(Dataset excerpts)
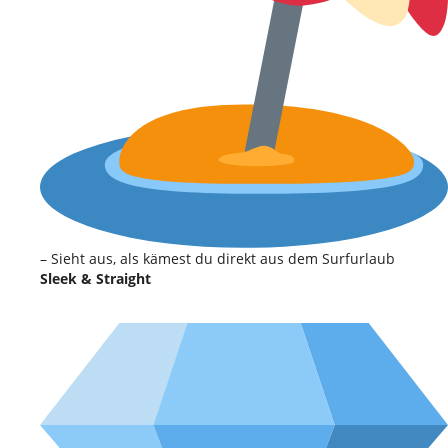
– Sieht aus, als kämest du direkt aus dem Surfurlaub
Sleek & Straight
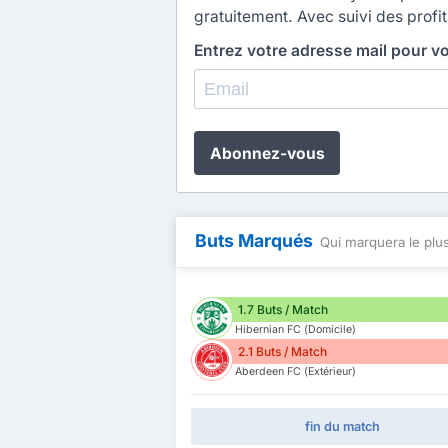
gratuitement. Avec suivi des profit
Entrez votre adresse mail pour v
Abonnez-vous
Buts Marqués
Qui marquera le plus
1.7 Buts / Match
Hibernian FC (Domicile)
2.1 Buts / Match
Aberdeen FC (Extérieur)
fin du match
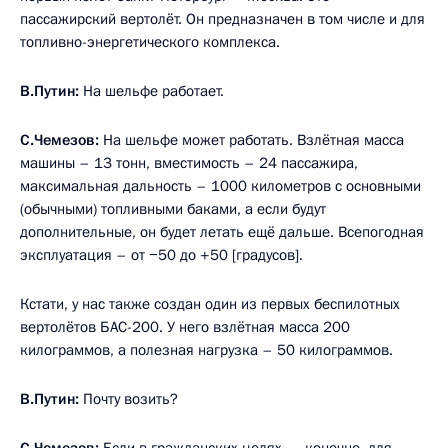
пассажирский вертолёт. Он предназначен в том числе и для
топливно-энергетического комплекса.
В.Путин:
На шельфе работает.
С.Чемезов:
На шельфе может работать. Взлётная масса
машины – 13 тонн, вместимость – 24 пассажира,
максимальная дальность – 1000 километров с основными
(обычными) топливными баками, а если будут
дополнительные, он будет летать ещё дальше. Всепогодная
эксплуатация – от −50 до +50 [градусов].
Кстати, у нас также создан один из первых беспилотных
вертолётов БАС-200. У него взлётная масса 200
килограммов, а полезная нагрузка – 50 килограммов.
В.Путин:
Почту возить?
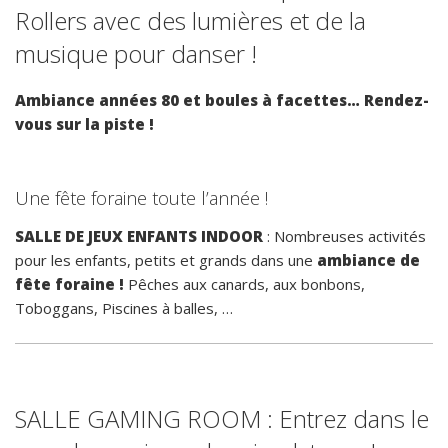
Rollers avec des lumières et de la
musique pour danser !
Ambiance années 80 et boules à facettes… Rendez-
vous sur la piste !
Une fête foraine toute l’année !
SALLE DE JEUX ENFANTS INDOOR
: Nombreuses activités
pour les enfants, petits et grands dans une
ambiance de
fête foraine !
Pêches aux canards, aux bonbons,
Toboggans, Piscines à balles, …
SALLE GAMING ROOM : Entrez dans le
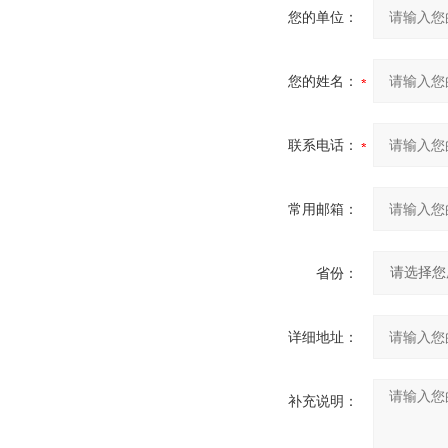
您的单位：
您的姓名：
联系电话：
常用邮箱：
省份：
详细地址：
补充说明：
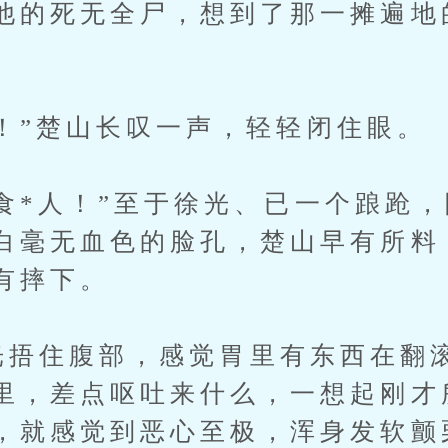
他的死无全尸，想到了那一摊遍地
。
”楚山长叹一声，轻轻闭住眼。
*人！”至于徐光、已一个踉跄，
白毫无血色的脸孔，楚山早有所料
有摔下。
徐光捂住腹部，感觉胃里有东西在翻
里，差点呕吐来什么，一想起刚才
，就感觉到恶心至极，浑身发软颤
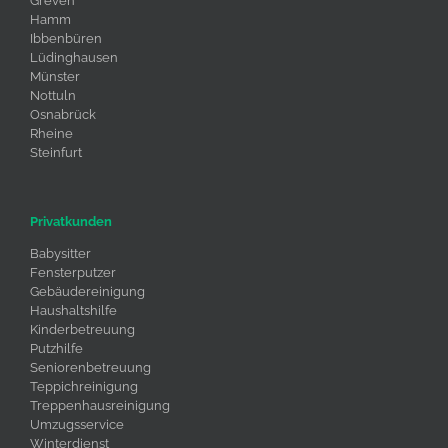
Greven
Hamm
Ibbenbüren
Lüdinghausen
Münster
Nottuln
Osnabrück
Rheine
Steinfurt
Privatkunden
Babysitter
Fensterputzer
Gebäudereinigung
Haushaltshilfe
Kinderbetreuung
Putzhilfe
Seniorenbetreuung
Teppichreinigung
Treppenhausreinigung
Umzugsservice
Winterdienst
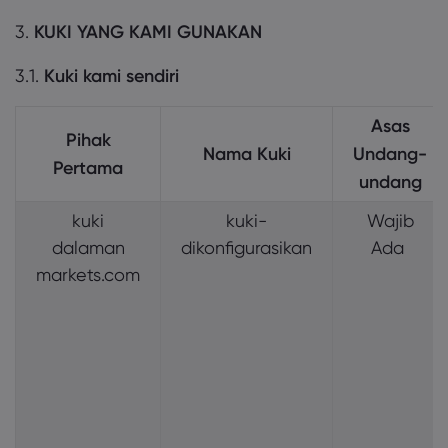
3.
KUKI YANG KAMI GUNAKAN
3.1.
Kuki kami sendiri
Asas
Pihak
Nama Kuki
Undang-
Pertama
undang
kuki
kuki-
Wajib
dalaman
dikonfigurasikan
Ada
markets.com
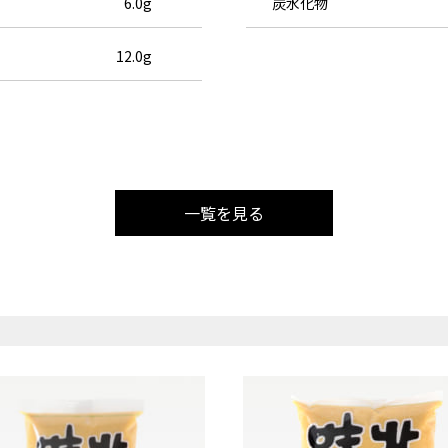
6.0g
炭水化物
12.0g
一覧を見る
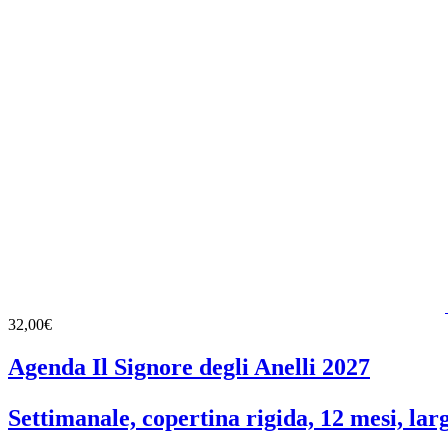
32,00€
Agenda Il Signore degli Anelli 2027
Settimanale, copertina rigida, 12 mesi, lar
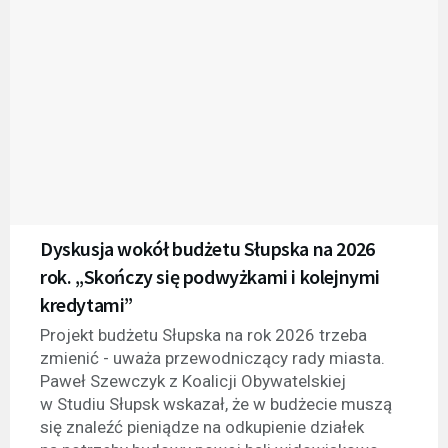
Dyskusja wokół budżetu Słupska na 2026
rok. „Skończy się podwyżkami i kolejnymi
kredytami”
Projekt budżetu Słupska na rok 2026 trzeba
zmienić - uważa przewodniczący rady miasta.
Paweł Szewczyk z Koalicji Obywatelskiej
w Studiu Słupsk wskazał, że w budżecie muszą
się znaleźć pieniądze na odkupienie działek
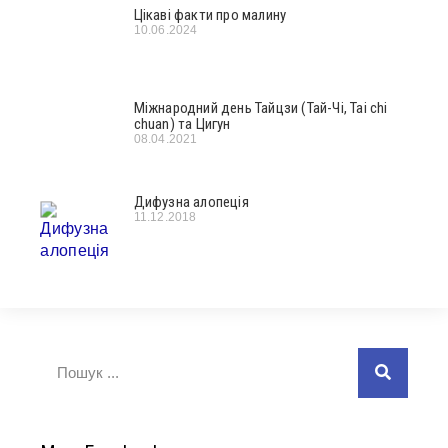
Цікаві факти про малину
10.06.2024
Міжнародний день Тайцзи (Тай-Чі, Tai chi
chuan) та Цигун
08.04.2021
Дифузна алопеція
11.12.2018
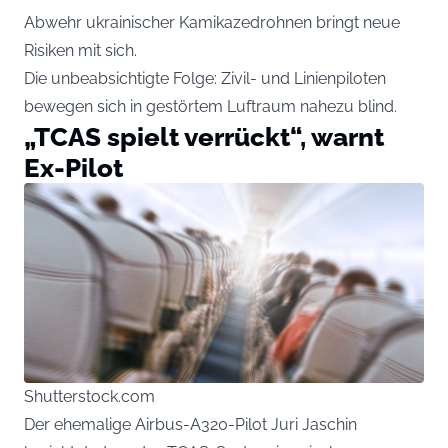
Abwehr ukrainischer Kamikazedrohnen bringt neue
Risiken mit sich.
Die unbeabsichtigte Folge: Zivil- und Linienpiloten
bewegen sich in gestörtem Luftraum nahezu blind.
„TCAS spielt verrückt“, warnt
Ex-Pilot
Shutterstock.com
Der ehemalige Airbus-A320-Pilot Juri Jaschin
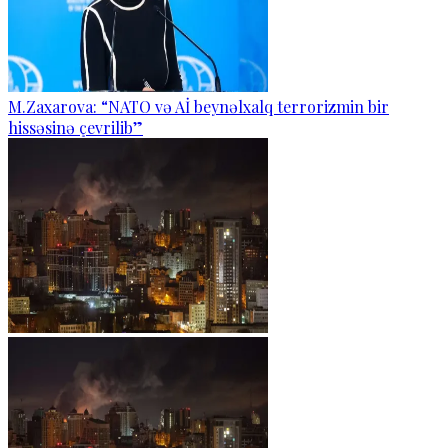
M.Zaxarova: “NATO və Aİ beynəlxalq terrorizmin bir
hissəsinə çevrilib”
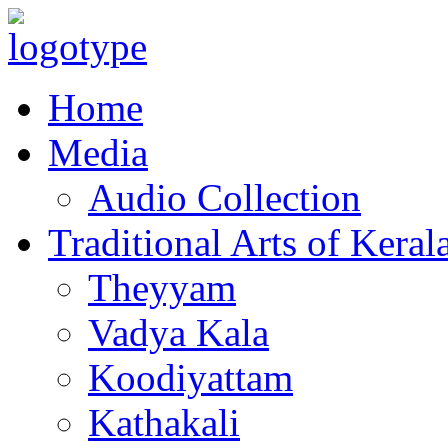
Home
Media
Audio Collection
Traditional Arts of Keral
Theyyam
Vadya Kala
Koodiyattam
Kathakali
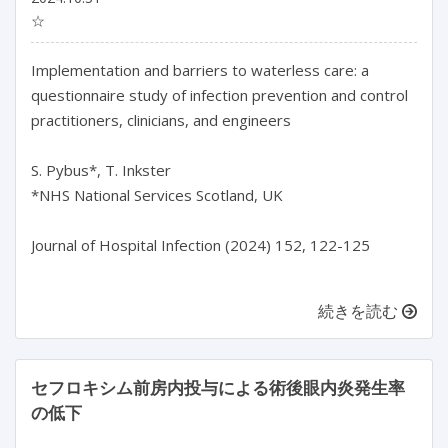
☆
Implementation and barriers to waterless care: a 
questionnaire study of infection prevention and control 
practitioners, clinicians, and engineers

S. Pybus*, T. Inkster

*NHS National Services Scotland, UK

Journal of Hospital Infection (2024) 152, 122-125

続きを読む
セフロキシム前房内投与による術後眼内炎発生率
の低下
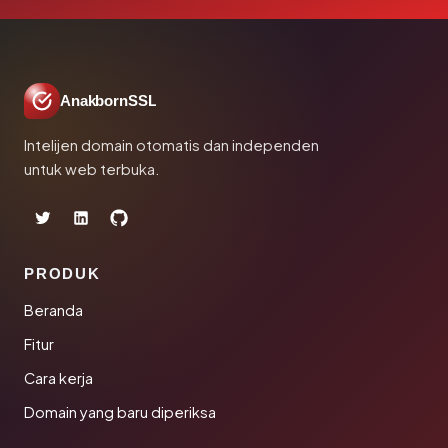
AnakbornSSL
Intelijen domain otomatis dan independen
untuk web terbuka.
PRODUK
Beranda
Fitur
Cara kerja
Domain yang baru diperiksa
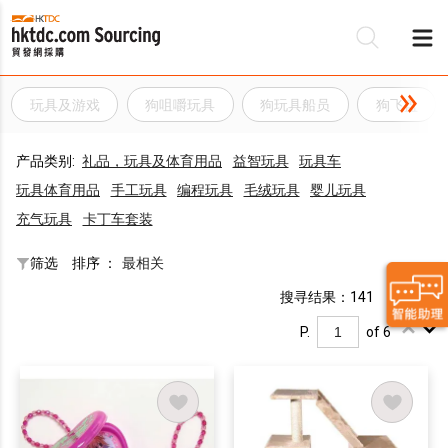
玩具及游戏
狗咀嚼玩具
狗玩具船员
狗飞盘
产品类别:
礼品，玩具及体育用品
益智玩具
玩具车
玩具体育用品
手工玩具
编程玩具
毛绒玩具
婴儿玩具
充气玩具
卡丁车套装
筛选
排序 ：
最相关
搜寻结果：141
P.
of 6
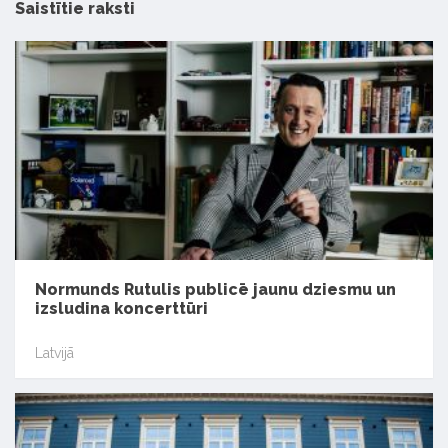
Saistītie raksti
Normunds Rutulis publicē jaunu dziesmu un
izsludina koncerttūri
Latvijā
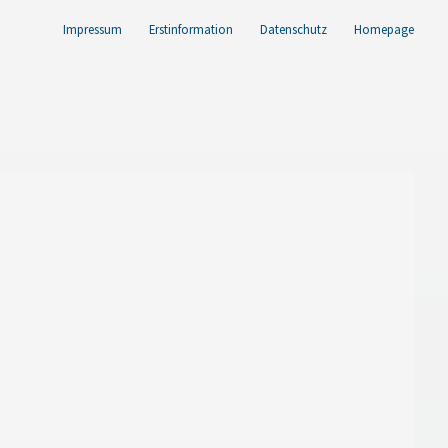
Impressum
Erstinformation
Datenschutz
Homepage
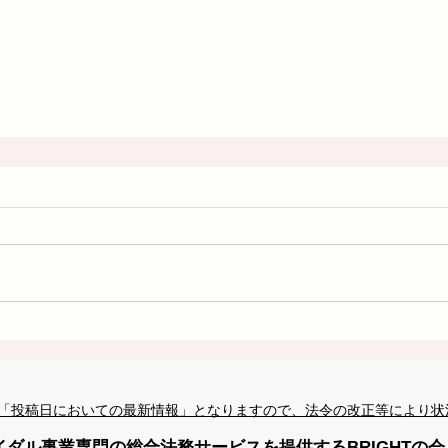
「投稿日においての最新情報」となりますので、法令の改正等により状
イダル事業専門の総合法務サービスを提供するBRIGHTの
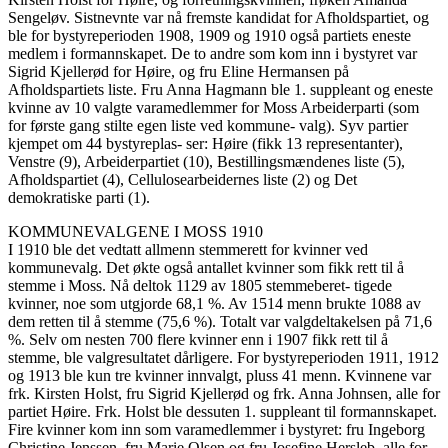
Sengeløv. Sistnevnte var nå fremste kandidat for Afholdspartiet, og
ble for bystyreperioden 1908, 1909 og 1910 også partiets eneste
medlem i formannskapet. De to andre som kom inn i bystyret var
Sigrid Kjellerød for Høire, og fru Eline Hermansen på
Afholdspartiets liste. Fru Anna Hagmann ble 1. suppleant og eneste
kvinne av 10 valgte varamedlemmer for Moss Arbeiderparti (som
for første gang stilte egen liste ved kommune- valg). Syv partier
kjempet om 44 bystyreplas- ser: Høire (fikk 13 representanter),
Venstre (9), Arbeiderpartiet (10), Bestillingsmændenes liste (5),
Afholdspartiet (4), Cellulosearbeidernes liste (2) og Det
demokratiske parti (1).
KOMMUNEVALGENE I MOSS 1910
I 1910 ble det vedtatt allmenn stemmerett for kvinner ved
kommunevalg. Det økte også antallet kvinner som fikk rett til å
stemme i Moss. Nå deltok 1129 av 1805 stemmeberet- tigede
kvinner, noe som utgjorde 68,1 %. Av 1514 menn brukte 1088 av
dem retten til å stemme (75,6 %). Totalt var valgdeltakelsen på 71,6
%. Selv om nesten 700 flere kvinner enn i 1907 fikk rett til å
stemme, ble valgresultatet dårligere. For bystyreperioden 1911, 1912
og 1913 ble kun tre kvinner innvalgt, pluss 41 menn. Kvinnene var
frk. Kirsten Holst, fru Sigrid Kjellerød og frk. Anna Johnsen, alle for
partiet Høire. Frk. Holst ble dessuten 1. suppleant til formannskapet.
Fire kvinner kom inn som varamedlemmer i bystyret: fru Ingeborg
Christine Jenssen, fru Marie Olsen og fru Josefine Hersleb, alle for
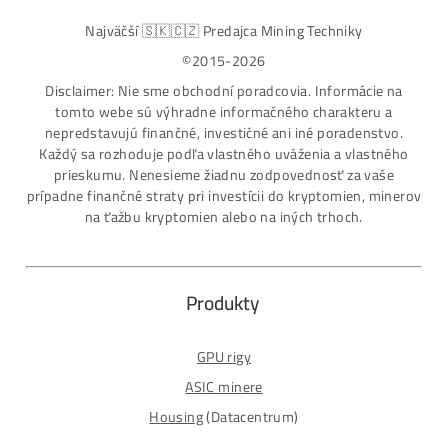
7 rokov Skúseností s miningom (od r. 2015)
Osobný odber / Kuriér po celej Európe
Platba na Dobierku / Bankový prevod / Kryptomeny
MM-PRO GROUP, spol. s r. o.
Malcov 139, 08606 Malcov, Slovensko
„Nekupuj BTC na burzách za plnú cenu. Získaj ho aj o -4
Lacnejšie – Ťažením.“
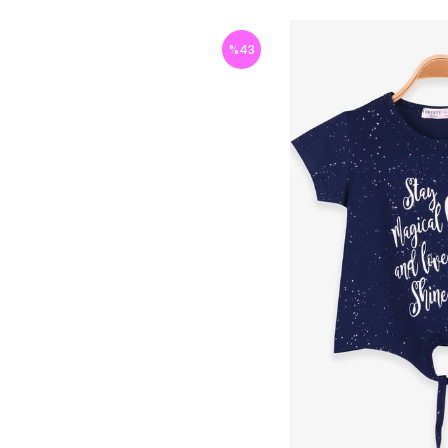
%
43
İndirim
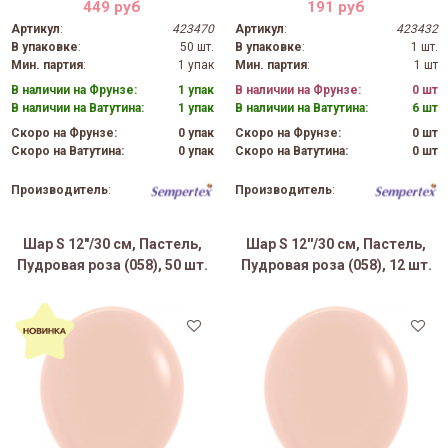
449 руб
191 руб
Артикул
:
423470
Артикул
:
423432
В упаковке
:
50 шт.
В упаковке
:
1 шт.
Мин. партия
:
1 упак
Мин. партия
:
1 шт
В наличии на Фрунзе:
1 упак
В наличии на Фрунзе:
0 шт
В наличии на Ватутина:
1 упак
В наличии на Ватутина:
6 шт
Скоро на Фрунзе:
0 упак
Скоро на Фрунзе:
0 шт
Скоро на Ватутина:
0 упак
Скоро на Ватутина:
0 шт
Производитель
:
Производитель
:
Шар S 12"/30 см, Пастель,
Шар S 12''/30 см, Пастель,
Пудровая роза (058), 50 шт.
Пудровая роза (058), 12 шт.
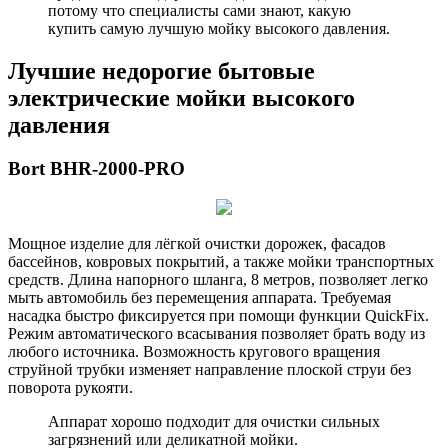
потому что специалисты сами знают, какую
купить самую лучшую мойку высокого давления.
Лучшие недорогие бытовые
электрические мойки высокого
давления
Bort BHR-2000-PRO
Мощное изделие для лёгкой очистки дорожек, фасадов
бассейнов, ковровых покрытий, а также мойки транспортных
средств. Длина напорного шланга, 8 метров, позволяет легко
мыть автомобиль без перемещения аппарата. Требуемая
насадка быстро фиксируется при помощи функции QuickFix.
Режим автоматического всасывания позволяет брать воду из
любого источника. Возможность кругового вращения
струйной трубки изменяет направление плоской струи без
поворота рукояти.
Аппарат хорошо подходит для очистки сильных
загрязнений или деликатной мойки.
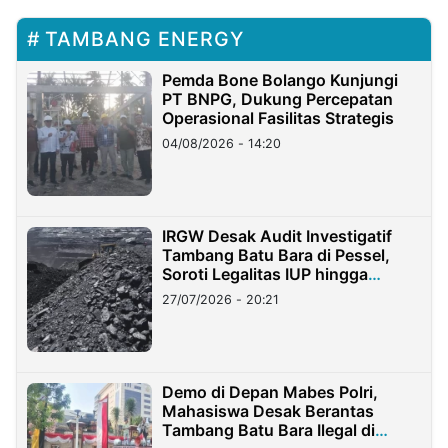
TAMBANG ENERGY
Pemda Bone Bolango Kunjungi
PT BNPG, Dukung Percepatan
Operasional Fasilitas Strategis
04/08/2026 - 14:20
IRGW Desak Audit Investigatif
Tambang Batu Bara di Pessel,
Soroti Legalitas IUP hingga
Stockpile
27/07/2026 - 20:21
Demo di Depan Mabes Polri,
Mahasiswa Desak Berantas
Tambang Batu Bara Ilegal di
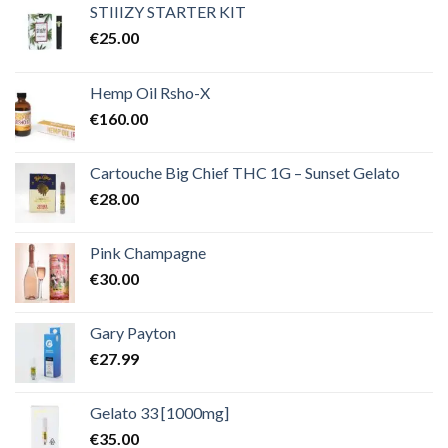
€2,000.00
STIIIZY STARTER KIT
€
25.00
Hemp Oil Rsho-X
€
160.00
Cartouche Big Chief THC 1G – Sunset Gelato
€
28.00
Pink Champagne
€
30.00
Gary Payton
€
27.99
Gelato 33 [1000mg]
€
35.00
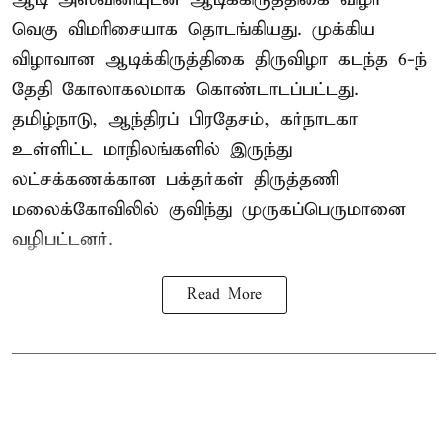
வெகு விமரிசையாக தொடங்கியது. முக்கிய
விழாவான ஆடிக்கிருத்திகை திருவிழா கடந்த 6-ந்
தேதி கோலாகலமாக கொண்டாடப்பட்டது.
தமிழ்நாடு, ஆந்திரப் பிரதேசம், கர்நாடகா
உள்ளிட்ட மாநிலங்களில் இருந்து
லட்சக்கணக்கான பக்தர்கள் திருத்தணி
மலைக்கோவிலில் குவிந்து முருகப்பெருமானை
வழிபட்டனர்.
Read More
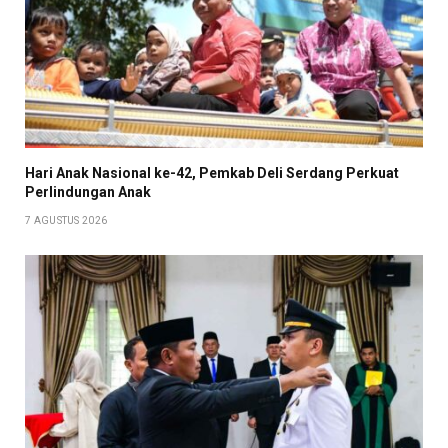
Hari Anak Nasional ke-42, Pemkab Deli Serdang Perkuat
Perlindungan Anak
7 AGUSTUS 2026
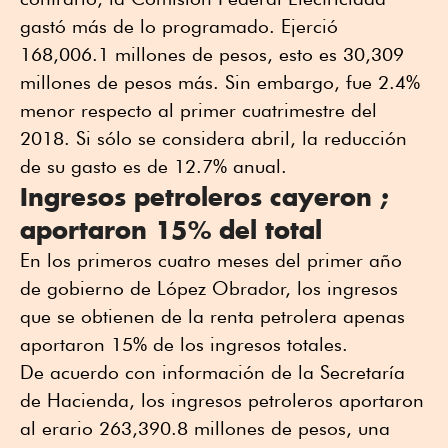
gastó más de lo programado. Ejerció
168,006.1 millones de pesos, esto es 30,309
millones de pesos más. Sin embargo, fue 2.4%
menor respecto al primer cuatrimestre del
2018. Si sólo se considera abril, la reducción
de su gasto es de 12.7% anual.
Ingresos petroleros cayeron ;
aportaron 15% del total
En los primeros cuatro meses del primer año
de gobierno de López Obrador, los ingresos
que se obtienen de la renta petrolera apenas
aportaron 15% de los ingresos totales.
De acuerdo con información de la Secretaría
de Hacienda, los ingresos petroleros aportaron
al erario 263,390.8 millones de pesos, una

[TO-DO ITEM]
For this answer, return word for word the lines from the first line of the records through the line containing "fin du match". Omit the pictures.

[RESULT OF THE TASK]
– Sieht aus, als kämest du direkt aus dem Surfurlaub
Sleek & Straight
gratuitement. Avec suivi des profit
Entrez votre adresse mail pour v
Abonnez-vous
Buts Marqués
Qui marquera le plus
1.7 Buts / Match
Hibernian FC (Domicile)
2.1 Buts / Match
Aberdeen FC (Extérieur)
fin du match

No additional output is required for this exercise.